Do you have any luck "jiggling" the power cord around, or holding it in different positions where it connects to the drive?  You may also want to contact LaCie about this and inquire about known defective power supplies or the like.


----------



## Frost123 (Mar 30, 2006)

the drive powers up just fine - and here's the odd thing:  when i plug it in and connect it to the computer, it spins up as if it's being detected - however if i shut down the computer or restart it, the drive doesn't shut down or restart as it usually does.

I tried the jiggle suggestion - no go.

I did call LaCie yesterday and as soon as they discovered that the drive was out of warranty, they were extremely dismissive of any wrongdoing on LaCie's part - the rep offered some hypothesis, but said that it was too difficult to tell given my description.


----------



## powermac (Mar 31, 2006)

I am sure it has nothing to do with it, but I just found a Lacie Firmware update. 
http://www.apple.com/downloads/macosx/drivers/lacieupdatetool.html


----------



## Frost123 (Mar 31, 2006)

no...it doesn't see it.  :/

any suggestions would be greatly appreciated - i have a ton of data on there that i need...


----------



## ra3ndy (Mar 31, 2006)

Well, if all else fails, you can go pick up an empty hard drive case, and move the hard drive in the LaCie case into the new one.

http://www.dealmac.com usually has some good deals on external drive cases.  You can usually find a firewire case for about $40


----------



## chemistry_geek (Apr 1, 2006)

I *had* an external LaCie 320GB Big Disk Extreme that failed, one of the internal hard drives failed (it's a stiped RAID array).  LaCie replaced all of the components in the drive case except the drives themselves, and the drive still didn't work.  I sent the drive to Ontrack.com for data recovery ($2500) + ($250) for another identical hard drive, this time it's a LaCie 500GB Big Disk Extreme.  DriverSavers.com wanted $3,500 for data recovery.  If data recovery is what you need, then go with ontrack.com.

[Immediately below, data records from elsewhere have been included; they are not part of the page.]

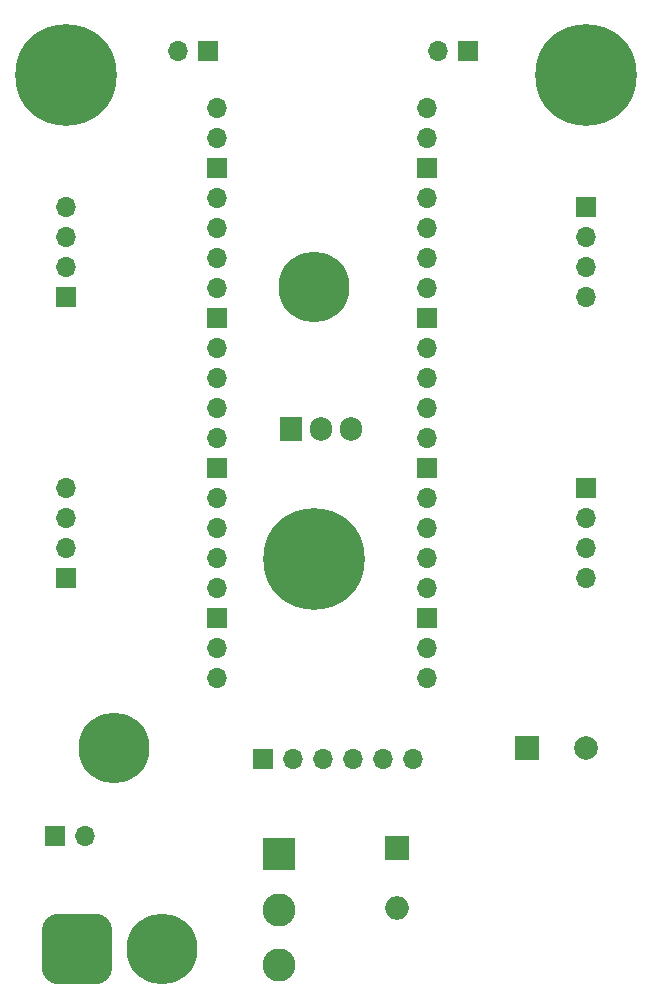
<source format=gbr>
%TF.GenerationSoftware,KiCad,Pcbnew,(6.0.9)*%
%TF.CreationDate,2022-12-10T13:22:31-05:00*%
%TF.ProjectId,Team5_Coaster,5465616d-355f-4436-9f61-737465722e6b,rev?*%
%TF.SameCoordinates,Original*%
%TF.FileFunction,Soldermask,Bot*%
%TF.FilePolarity,Negative*%
%FSLAX46Y46*%
G04 Gerber Fmt 4.6, Leading zero omitted, Abs format (unit mm)*
G04 Created by KiCad (PCBNEW (6.0.9)) date 2022-12-10 13:22:31*
%MOMM*%
%LPD*%
G01*
G04 APERTURE LIST*
G04 Aperture macros list*
%AMRoundRect*
0 Rectangle with rounded corners*
0 $1 Rounding radius*
0 $2 $3 $4 $5 $6 $7 $8 $9 X,Y pos of 4 corners*
0 Add a 4 corners polygon primitive as box body*
4,1,4,$2,$3,$4,$5,$6,$7,$8,$9,$2,$3,0*
0 Add four circle primitives for the rounded corners*
1,1,$1+$1,$2,$3*
1,1,$1+$1,$4,$5*
1,1,$1+$1,$6,$7*
1,1,$1+$1,$8,$9*
0 Add four rect primitives between the rounded corners*
20,1,$1+$1,$2,$3,$4,$5,0*
20,1,$1+$1,$4,$5,$6,$7,0*
20,1,$1+$1,$6,$7,$8,$9,0*
20,1,$1+$1,$8,$9,$2,$3,0*%
G04 Aperture macros list end*
%ADD10R,1.700000X1.700000*%
%ADD11O,1.700000X1.700000*%
%ADD12C,0.900000*%
%ADD13C,8.600000*%
%ADD14R,2.794000X2.794000*%
%ADD15C,2.794000*%
%ADD16R,2.000000X2.000000*%
%ADD17O,2.000000X2.000000*%
%ADD18C,2.000000*%
%ADD19C,6.000000*%
%ADD20O,1.905000X2.000000*%
%ADD21R,1.905000X2.000000*%
%ADD22RoundRect,1.500000X-1.500000X-1.500000X1.500000X-1.500000X1.500000X1.500000X-1.500000X1.500000X0*%
G04 APERTURE END LIST*
D10*
%TO.C,RF1*%
X147000000Y-67200000D03*
D11*
X147000000Y-69740000D03*
X147000000Y-72280000D03*
X147000000Y-74820000D03*
%TD*%
D12*
%TO.C,H1*%
X124000000Y-100225000D03*
X126280419Y-99280419D03*
X124000000Y-93775000D03*
X121719581Y-99280419D03*
X120775000Y-97000000D03*
X127225000Y-97000000D03*
X121719581Y-94719581D03*
D13*
X124000000Y-97000000D03*
D12*
X126280419Y-94719581D03*
%TD*%
D14*
%TO.C,SW1*%
X121000000Y-122000000D03*
D15*
X121000000Y-126699000D03*
X121000000Y-131398000D03*
%TD*%
D10*
%TO.C,J13*%
X115000000Y-54000000D03*
D11*
X112460000Y-54000000D03*
%TD*%
D10*
%TO.C,J4*%
X137000000Y-54000000D03*
D11*
X134460000Y-54000000D03*
%TD*%
D16*
%TO.C,D1*%
X131000000Y-121460000D03*
D17*
X131000000Y-126540000D03*
%TD*%
D12*
%TO.C,H2*%
X143775000Y-56000000D03*
X149280419Y-53719581D03*
X149280419Y-58280419D03*
X147000000Y-59225000D03*
X144719581Y-58280419D03*
D13*
X147000000Y-56000000D03*
D12*
X150225000Y-56000000D03*
X144719581Y-53719581D03*
X147000000Y-52775000D03*
%TD*%
D16*
%TO.C,C1*%
X142000000Y-113000000D03*
D18*
X147000000Y-113000000D03*
%TD*%
D19*
%TO.C,J5*%
X124000000Y-74000000D03*
%TD*%
D20*
%TO.C,U2*%
X127080000Y-86000000D03*
X124540000Y-86000000D03*
D21*
X122000000Y-86000000D03*
%TD*%
D10*
%TO.C,J2*%
X119675000Y-113975000D03*
D11*
X122215000Y-113975000D03*
X124755000Y-113975000D03*
X127295000Y-113975000D03*
X129835000Y-113975000D03*
X132375000Y-113975000D03*
%TD*%
D22*
%TO.C,J1*%
X103900000Y-130000000D03*
D19*
X111100000Y-130000000D03*
%TD*%
D12*
%TO.C,H3*%
X105280419Y-53719581D03*
X103000000Y-59225000D03*
X105280419Y-58280419D03*
X100719581Y-53719581D03*
X99775000Y-56000000D03*
D13*
X103000000Y-56000000D03*
D12*
X100719581Y-58280419D03*
X103000000Y-52775000D03*
X106225000Y-56000000D03*
%TD*%
D10*
%TO.C,J6*%
X102000000Y-120500000D03*
D11*
X104540000Y-120500000D03*
%TD*%
D10*
%TO.C,LB1*%
X103000000Y-98620000D03*
D11*
X103000000Y-96080000D03*
X103000000Y-93540000D03*
X103000000Y-91000000D03*
%TD*%
D10*
%TO.C,LF1*%
X103000000Y-74800000D03*
D11*
X103000000Y-72260000D03*
X103000000Y-69720000D03*
X103000000Y-67180000D03*
%TD*%
D19*
%TO.C,J3*%
X107000000Y-113000000D03*
%TD*%
D10*
%TO.C,RB1*%
X147000000Y-91000000D03*
D11*
X147000000Y-93540000D03*
X147000000Y-96080000D03*
X147000000Y-98620000D03*
%TD*%
%TO.C,U1*%
X133525000Y-58855000D03*
X133525000Y-61395000D03*
D10*
X133525000Y-63935000D03*
D11*
X133525000Y-66475000D03*
X133525000Y-69015000D03*
X133525000Y-71555000D03*
X133525000Y-74095000D03*
D10*
X133525000Y-76635000D03*
D11*
X133525000Y-79175000D03*
X133525000Y-81715000D03*
X133525000Y-84255000D03*
X133525000Y-86795000D03*
D10*
X133525000Y-89335000D03*
D11*
X133525000Y-91875000D03*
X133525000Y-94415000D03*
X133525000Y-96955000D03*
X133525000Y-99495000D03*
D10*
X133525000Y-102035000D03*
D11*
X133525000Y-104575000D03*
X133525000Y-107115000D03*
X115745000Y-107115000D03*
X115745000Y-104575000D03*
D10*
X115745000Y-102035000D03*
D11*
X115745000Y-99495000D03*
X115745000Y-96955000D03*
X115745000Y-94415000D03*
X115745000Y-91875000D03*
D10*
X115745000Y-89335000D03*
D11*
X115745000Y-86795000D03*
X115745000Y-84255000D03*
X115745000Y-81715000D03*
X115745000Y-79175000D03*
D10*
X115745000Y-76635000D03*
D11*
X115745000Y-74095000D03*
X115745000Y-71555000D03*
X115745000Y-69015000D03*
X115745000Y-66475000D03*
D10*
X115745000Y-63935000D03*
D11*
X115745000Y-61395000D03*
X115745000Y-58855000D03*
%TD*%
M02*

</source>
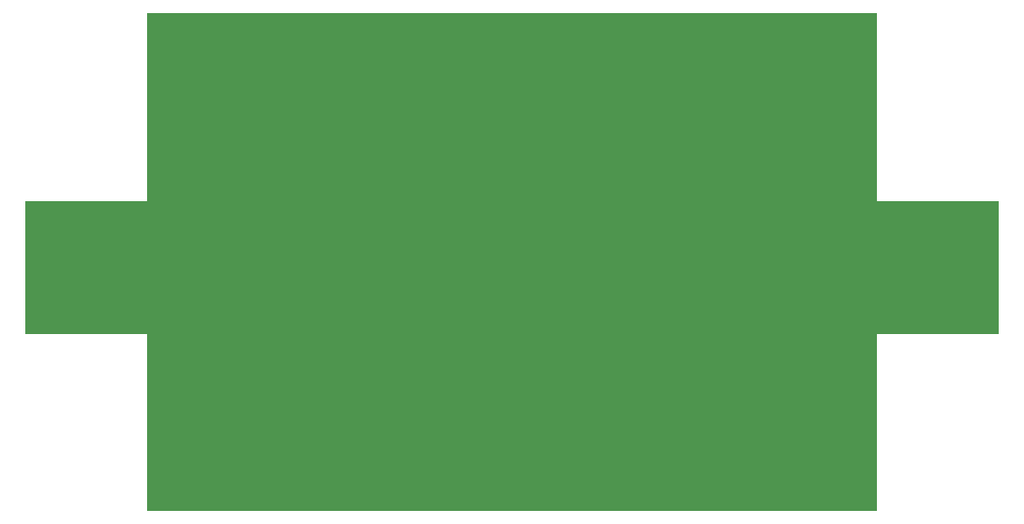
<source format=gbr>
G04 DipTrace 2.4.0.2*
%INBoard.gbr*%
%MOIN*%
%ADD11C,0.0055*%
%FSLAX44Y44*%
G04*
G70*
G90*
G75*
G01*
%LNBoardPoly*%
%LPD*%
G36*
X8271Y21657D2*
D11*
Y14964D1*
X3940D1*
Y10239D1*
X8271D1*
Y3940D1*
X34255D1*
Y10239D1*
X38586D1*
Y14964D1*
X34255D1*
Y21657D1*
X8271D1*
G37*
M02*

</source>
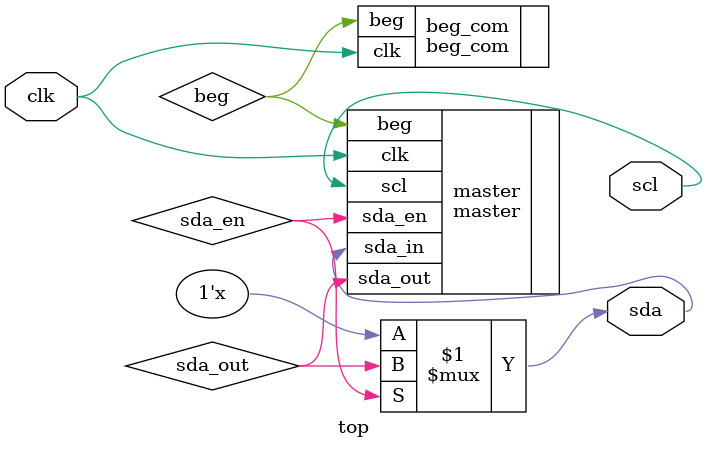
<source format=v>

module top(
    input clk,
    output sda,
    output scl
);

wire sda_out, sda_en, beg;

assign sda = (sda_en) ? sda_out: 1'bz;

beg_com beg_com(
    .clk(clk),
    .beg(beg)
);
master master(
    .scl(scl),
    .sda_out(sda_out),
    .sda_en(sda_en),
    .sda_in(sda),
    .clk(clk),
    .beg(beg)
);
endmodule
</source>
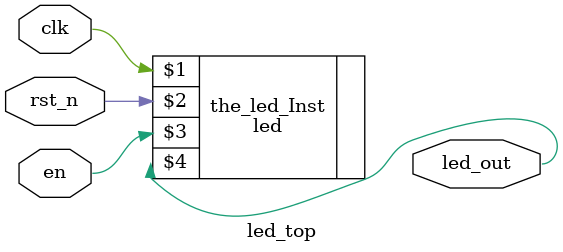
<source format=v>
`timescale 1ns/10ps

module led_top(
    input wire clk,rst_n,
    input wire en,
    output wire led_out
);
    led #(100000000) the_led_Inst(clk,rst_n,en,led_out);
endmodule
</source>
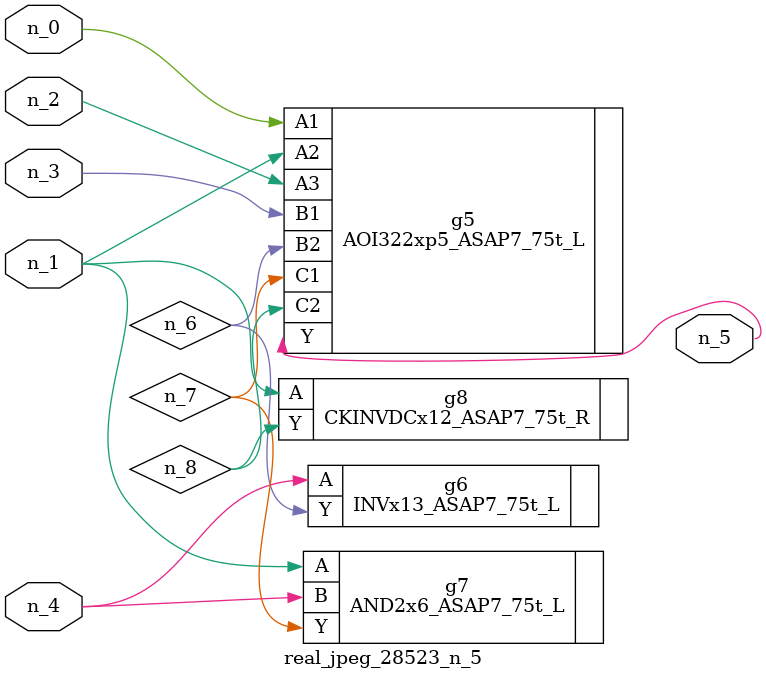
<source format=v>
module real_jpeg_28523_n_5 (n_4, n_0, n_1, n_2, n_3, n_5);

input n_4;
input n_0;
input n_1;
input n_2;
input n_3;

output n_5;

wire n_8;
wire n_6;
wire n_7;

AOI322xp5_ASAP7_75t_L g5 ( 
.A1(n_0),
.A2(n_1),
.A3(n_2),
.B1(n_3),
.B2(n_6),
.C1(n_7),
.C2(n_8),
.Y(n_5)
);

AND2x6_ASAP7_75t_L g7 ( 
.A(n_1),
.B(n_4),
.Y(n_7)
);

CKINVDCx12_ASAP7_75t_R g8 ( 
.A(n_1),
.Y(n_8)
);

INVx13_ASAP7_75t_L g6 ( 
.A(n_4),
.Y(n_6)
);


endmodule
</source>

It sounds like your external enclosure has failed, not the drives.  When my drives started to fail, I'd hear a click or two and the drive would powerdown and I'd get a message from the Finder that the drive unmounted unexpectedly with possible data loss.  Incidentally, Ontrack.com never found any errors on the platters, just some small chip on the hard drive mother board burned up, there is inadequate ventilation/cooling for those particular LaCie drives.


----------



## powermac (Apr 1, 2006)

It is better to spin down the drive when idle? I recently changed my setting for my Lacie External, to not spin down!


----------



## dalemeyn (Apr 3, 2006)

OWC and some others say leave the drive spinning, only shut down at night.  Mechanical failure is more associated with on/off cycles than any other factor, apparently (except excessive heat- if the fan goes, don't use it at all).


----------



## powermac (Apr 3, 2006)

Thanks. I have been leaving it on now, so I can access the files on it quicker.


----------



## ElDiabloConCaca (Apr 3, 2006)

Be careful when you're updating your system, though, like with the new 10.4.6 updater if you choose to update... it's *highly* recomended (and possibly, required) that you power-off and disconnect any and all FireWire devices before running a Mac OS X system updater.

FireWire drives, for some reason, do not like being mounted/powered-on when Mac OS X system updates are applied.


----------